Une réforme de la formation initiale des enseignant·es et CPE engage l’avenir du système éducatif. Nous ne comprenons pas que les ministres agissent contrairement à l’engagement du Président de la République de suspendre les réformes importantes. L’UNSA Éducation et ses syndicats demande la suspension de cette réforme. La situation sanitaire du pays implique de ne pas passer en force, ou pire, de profiter de l’abondance de sujets pour avancer sur ce domaine moins médiatique mais pourtant crucial.

Tel est l’objet du communiqué de presse envoyé aux journaliste le lundi 18 mai par l’UNSA éducation et deux de ses syndicats concernés par cette réforme le SE-UNSA et notre syndicat Sup’Recherche-UNSA.

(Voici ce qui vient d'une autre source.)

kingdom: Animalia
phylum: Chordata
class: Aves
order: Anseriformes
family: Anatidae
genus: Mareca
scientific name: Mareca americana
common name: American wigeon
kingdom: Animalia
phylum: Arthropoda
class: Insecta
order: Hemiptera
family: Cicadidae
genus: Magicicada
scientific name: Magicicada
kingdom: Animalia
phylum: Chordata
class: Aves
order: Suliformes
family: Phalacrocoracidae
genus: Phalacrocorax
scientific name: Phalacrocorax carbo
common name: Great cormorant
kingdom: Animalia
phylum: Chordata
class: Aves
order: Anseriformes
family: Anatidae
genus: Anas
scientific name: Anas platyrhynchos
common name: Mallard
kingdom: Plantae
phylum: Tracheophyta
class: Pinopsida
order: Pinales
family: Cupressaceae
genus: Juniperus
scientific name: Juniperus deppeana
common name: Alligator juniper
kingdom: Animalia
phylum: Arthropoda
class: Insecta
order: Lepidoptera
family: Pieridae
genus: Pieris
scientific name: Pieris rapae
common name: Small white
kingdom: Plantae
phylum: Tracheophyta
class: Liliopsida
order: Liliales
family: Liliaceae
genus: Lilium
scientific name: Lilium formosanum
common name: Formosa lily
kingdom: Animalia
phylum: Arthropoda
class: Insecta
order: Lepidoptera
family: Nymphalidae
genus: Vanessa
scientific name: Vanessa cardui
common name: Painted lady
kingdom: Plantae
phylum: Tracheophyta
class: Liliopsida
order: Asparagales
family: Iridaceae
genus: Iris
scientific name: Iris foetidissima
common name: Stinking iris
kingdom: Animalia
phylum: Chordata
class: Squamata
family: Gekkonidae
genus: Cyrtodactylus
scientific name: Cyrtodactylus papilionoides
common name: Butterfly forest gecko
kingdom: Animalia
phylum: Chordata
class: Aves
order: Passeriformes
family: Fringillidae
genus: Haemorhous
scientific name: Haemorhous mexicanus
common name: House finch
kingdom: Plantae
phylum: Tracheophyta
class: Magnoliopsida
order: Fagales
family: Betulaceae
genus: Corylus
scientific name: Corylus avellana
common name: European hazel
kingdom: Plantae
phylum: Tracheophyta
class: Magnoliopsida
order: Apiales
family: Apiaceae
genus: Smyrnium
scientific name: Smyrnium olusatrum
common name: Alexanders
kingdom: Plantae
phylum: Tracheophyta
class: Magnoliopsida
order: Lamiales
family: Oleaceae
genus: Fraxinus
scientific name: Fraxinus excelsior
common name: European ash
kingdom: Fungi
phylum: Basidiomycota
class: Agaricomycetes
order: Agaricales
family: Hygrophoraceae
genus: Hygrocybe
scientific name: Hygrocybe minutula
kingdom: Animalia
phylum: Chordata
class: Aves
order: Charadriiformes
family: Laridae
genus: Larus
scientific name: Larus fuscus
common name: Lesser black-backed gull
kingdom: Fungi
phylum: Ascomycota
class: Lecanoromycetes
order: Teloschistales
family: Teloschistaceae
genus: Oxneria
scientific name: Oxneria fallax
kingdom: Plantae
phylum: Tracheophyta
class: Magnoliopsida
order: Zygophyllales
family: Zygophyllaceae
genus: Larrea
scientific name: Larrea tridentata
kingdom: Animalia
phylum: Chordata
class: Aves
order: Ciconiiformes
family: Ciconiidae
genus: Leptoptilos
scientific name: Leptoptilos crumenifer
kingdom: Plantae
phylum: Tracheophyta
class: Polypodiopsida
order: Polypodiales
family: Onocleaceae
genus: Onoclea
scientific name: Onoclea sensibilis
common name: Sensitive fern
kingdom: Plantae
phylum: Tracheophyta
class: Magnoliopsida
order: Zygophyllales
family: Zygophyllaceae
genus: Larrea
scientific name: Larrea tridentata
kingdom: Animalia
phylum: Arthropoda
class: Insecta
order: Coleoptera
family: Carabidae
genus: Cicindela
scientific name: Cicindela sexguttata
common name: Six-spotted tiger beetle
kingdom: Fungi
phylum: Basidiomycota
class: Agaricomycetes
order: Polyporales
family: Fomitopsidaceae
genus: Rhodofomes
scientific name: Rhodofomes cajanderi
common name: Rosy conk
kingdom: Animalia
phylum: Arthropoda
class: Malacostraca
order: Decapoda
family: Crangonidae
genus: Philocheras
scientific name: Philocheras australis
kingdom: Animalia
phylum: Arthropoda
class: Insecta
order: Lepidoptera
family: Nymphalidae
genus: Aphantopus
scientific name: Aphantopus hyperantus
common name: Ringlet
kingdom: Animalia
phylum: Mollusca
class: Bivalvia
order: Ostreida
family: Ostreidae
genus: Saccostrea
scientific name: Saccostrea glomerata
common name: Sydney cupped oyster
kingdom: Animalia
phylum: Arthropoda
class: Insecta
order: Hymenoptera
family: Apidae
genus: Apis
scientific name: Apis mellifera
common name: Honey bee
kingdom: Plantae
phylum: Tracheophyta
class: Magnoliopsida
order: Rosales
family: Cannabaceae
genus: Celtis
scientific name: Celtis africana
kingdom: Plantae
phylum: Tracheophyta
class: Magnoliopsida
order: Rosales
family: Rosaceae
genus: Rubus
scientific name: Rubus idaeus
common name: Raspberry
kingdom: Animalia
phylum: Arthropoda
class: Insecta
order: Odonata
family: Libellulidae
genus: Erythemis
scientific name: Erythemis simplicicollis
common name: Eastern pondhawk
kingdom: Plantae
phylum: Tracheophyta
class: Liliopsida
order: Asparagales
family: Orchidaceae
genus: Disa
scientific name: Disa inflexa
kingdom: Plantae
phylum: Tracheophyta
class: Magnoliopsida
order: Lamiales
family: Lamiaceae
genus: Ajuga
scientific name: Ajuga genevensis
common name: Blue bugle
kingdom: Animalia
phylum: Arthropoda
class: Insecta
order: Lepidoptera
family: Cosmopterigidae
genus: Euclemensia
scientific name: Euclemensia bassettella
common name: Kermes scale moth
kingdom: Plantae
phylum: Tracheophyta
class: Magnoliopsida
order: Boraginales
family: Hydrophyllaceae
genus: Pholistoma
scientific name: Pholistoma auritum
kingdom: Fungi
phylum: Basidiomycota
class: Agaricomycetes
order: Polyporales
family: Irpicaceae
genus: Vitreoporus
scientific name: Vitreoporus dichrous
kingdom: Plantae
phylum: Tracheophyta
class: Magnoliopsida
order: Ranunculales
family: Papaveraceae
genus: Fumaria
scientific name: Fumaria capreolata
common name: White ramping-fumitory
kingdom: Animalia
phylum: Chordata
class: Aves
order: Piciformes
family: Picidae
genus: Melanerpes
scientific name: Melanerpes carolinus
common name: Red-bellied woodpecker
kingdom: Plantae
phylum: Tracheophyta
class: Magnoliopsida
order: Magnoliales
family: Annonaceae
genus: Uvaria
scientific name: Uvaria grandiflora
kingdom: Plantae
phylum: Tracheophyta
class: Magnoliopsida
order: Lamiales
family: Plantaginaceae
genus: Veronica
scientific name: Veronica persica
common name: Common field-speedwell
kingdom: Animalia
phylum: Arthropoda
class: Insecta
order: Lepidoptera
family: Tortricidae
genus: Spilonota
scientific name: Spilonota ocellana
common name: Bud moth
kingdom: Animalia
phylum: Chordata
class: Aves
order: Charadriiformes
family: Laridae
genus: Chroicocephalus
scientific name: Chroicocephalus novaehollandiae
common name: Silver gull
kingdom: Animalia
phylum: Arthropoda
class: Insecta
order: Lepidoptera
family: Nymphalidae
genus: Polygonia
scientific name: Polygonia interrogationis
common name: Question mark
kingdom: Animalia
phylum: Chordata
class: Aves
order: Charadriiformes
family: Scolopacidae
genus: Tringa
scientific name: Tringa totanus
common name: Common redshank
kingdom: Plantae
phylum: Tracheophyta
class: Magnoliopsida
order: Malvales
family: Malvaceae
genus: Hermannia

Nous avions déjà appris par la presse, mi avril qu’une mission avait été confiée par les ministres de l’ENJ et de l’ESR à Mark Sherringham, inspecteur général, mission « de conseil opérationnel et d’évaluation des politiques académiques auprès des recteurs qui ont la responsabilité de mettre en place les nouveaux Inspé (…) à compter du 1er mars 2020 et pour une durée de 2 ans», (communiqué de presse). Cette mission prévoit la mise en place de Classes Préparatoires au Professorat des Ecoles dans les Lycées vient concurrencer directement les enseignements de préprofessionnalisation aux métiers de l’enseignement que les universités ont mis en place depuis de nombreuses années. Même si cette mission semble aujourd’hui remise en cause, les deux ministères continuent à avancer une réforme importante pour notre système éducatif dans un contexte de crise sanitaire qui n’est pas propice au dialogue social.